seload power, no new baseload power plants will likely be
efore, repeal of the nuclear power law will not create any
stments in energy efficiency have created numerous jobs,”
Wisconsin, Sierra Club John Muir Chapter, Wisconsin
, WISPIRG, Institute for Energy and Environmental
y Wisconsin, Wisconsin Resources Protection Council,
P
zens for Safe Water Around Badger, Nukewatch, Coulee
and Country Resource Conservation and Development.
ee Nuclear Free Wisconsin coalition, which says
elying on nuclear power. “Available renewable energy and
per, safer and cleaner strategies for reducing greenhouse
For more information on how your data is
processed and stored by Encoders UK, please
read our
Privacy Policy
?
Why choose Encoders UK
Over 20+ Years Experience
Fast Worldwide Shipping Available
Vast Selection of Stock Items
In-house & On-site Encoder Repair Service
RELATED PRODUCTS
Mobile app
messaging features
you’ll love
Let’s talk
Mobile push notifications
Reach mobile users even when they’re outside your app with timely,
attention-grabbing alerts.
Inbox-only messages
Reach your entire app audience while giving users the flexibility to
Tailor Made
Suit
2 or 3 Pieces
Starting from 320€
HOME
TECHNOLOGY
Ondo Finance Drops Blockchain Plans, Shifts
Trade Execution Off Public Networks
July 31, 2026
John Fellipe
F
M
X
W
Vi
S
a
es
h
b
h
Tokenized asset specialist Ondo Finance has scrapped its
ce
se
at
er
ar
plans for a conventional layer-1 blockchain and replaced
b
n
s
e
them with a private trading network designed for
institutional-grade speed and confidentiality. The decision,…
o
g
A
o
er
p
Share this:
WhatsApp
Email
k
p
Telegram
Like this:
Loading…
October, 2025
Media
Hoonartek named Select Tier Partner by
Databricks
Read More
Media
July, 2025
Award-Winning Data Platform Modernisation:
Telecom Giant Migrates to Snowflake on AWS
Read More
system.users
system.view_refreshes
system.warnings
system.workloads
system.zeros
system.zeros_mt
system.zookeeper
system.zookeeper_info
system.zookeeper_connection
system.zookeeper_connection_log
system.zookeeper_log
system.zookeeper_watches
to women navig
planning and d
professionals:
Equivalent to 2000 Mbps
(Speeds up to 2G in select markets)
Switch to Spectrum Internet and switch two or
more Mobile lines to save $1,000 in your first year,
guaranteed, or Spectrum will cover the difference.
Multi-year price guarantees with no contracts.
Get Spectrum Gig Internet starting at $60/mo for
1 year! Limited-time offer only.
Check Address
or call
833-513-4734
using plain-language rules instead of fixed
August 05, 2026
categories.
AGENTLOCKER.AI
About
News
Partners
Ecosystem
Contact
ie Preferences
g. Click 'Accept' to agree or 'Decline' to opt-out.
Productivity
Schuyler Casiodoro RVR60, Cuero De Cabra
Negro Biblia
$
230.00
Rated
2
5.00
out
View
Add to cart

- **Work instructions**: How many lines of the material above hold the string "power"? Reply with the number and nothing else.

- **Solution to this exercise**: 3